%%
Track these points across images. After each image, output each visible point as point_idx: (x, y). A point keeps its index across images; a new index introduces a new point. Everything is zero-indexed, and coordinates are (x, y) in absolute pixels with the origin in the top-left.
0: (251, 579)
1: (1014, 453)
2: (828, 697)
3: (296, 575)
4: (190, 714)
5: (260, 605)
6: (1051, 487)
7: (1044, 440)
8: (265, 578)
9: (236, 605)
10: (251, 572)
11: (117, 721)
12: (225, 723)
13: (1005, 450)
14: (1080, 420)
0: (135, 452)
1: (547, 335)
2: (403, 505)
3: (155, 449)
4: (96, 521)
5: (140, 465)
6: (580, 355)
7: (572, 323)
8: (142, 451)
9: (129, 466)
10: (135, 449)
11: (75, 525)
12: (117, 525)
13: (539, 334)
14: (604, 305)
%%
**Aim of the task**:
Could you give again, word for word, the line with "6: (1051, 487)" and all lines after it through the end of the data? Leave out everything else.

**Task response**:
6: (1051, 487)
7: (1044, 440)
8: (265, 578)
9: (236, 605)
10: (251, 572)
11: (117, 721)
12: (225, 723)
13: (1005, 450)
14: (1080, 420)
0: (135, 452)
1: (547, 335)
2: (403, 505)
3: (155, 449)
4: (96, 521)
5: (140, 465)
6: (580, 355)
7: (572, 323)
8: (142, 451)
9: (129, 466)
10: (135, 449)
11: (75, 525)
12: (117, 525)
13: (539, 334)
14: (604, 305)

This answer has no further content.